Use basic HTML in your content so that it can be found more easily by Google. Simple things like making your title an H1 tag, heading up any subsections with H2 tags and adding descriptive alt text to any images can have a big impact. You can find a comprehensive beginner’s guide to HTML here.

Ensure your site design is mobile-friendly. According to research, mobiles accounted for a massive 58% of web traffic in 2018, but a significant proportion of sites are still far too difficult to navigate on handheld devices. The mighty Google algorithm has recently moved towards ‘mobile-first’ indexing, meaning its ranking calculations are now largely based on how accessible your site is when people use it on their mobiles, so having a robust cross-device design has become much more than a ‘nice-to-have’ – it’s essential if you want to rank well.

Content

We’ve already mentioned how producing great content should be an important pillar of any site’s approach to SEO. However, there is much more to this than just setting up a blog and posting something new every couple of weeks.

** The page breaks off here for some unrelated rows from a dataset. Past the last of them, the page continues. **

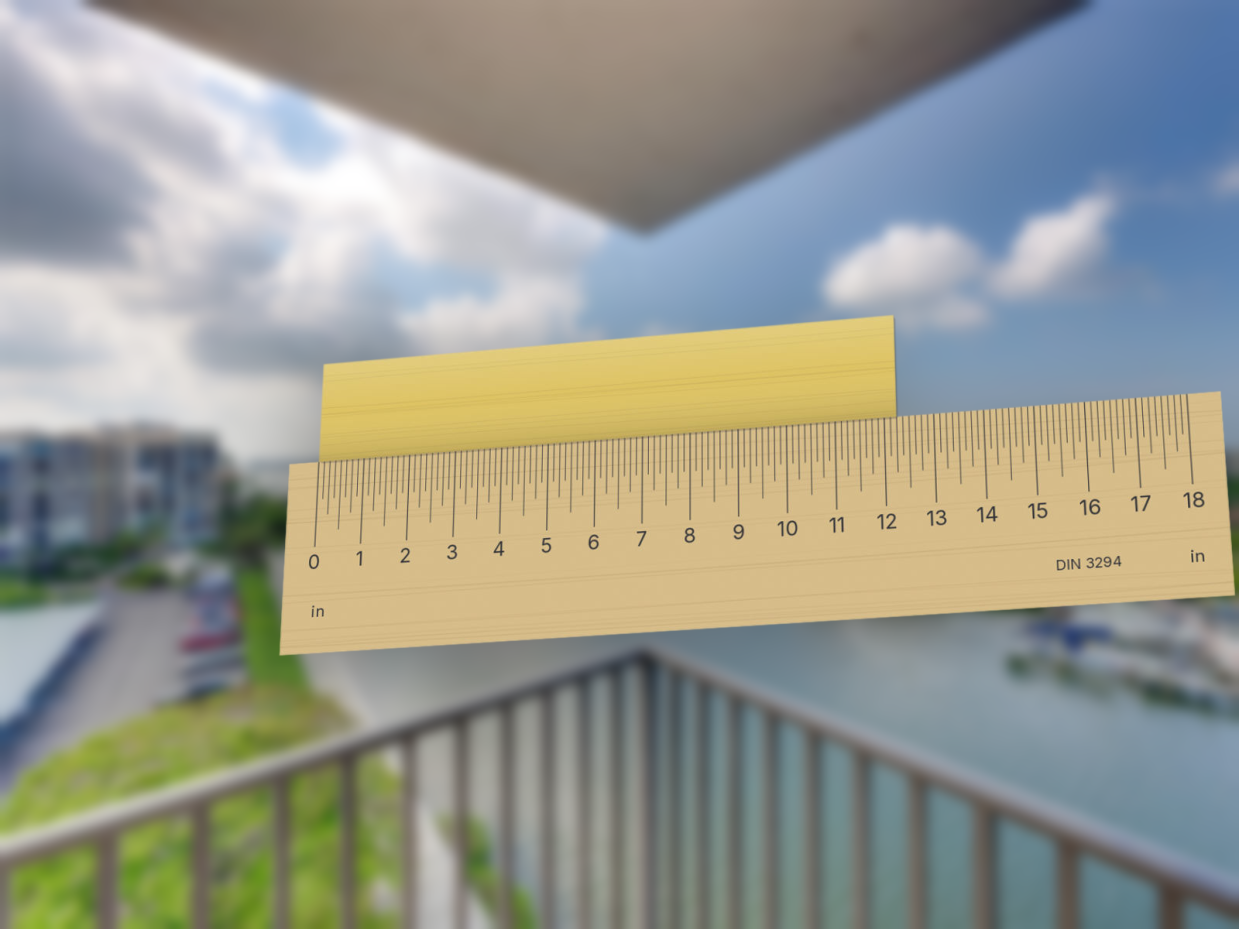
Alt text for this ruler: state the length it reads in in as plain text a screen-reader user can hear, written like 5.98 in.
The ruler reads 12.25 in
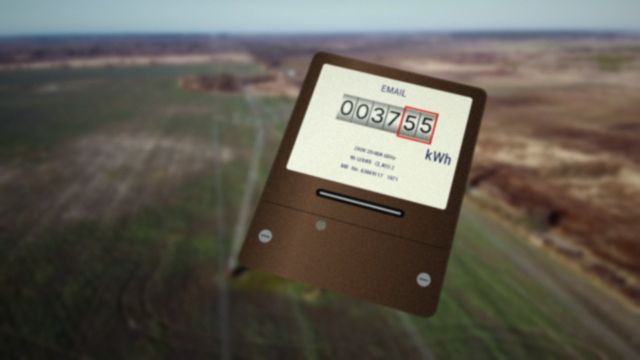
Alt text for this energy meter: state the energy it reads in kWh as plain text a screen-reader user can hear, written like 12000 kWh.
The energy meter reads 37.55 kWh
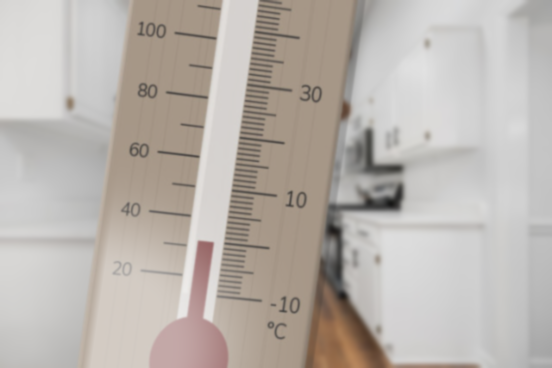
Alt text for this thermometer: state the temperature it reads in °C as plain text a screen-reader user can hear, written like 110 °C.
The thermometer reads 0 °C
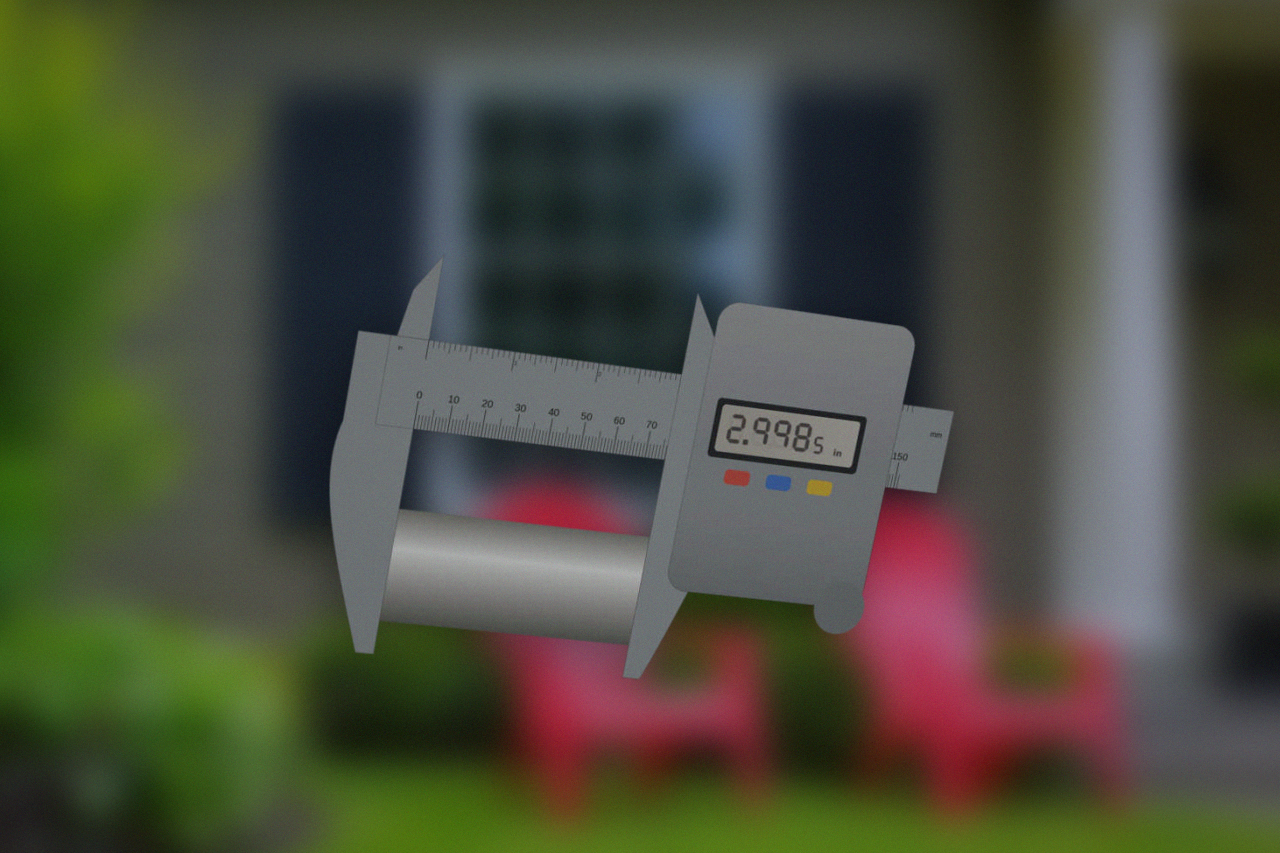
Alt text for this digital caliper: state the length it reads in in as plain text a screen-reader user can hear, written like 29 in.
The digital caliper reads 2.9985 in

Ten years ago, you could have got away with filling your site with paper-thin content that was only 200 words long and not really relevant or interesting to any of your potential customers; if it featured your target keyword, the chances are that publishing any content at all could benefit your rankings. Now, though, Google has – through a series of algorithm updates – clamped down on low-quality content, forcing websites and agencies to drastically improve their output.

Today, businesses must pay a lot more attention to the art of writing engaging, substantial and original content that could genuinely be helpful to searchers who land on the page – and most SEO departments worth their salt would agree it’s not before time!

Off-site SEO

Honing your off-site SEO is the other strategy you will need to focus on if you want to feature above your competitors for all your key terms. The simplest way of describing this area of SEO is that it all revolves around persuading authoritative, high-quality websites to link to yours; again, however, succeeding at this has become far more complex in recent years.

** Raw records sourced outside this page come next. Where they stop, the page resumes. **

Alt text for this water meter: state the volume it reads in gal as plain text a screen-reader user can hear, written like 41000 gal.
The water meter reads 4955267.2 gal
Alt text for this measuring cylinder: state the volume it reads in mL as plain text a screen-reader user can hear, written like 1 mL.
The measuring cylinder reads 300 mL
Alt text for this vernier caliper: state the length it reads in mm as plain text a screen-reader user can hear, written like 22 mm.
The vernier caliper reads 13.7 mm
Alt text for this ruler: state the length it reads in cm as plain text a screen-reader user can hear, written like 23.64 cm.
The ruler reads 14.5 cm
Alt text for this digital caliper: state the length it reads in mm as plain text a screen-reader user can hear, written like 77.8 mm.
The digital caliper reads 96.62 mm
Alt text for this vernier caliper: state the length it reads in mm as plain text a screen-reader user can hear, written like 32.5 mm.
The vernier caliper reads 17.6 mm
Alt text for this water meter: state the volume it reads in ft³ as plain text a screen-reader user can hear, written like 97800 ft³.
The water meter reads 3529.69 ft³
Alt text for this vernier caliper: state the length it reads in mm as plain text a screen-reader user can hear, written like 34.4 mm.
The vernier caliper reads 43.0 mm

In the past, you could submit your business to any number of spammy, generic directories and participate in countless ‘link exchanges’ with other websites which had absolutely no relevance to your own yet see positive results almost instantly. As with content, though, frequent and persistent abuse of the link building process has forced Google to adopt a tougher line, and any sites which now engage in such ‘black hat’ techniques run a huge risk of being detected and penalised – something which has led to many formerly high-ranking companies disappearing from the search engine’s listings, literally overnight.

Along with running a generally trustworthy, well-regarded business – and boosting your profile with more traditional ad campaigns – the best way of gaining links back to your site (helpfully known as ‘backlinks’) is to create excellent, innovative content and, just as importantly, to promote it in the right places. Once you’ve published your latest blog, video, infographic etc., you should start seeking out influencers who may be genuinely interested in and wish to share it, whether this means contacting bloggers, other companies or even media outlets. Getting links from this kind of source is a sure-fire method of improving your rankings.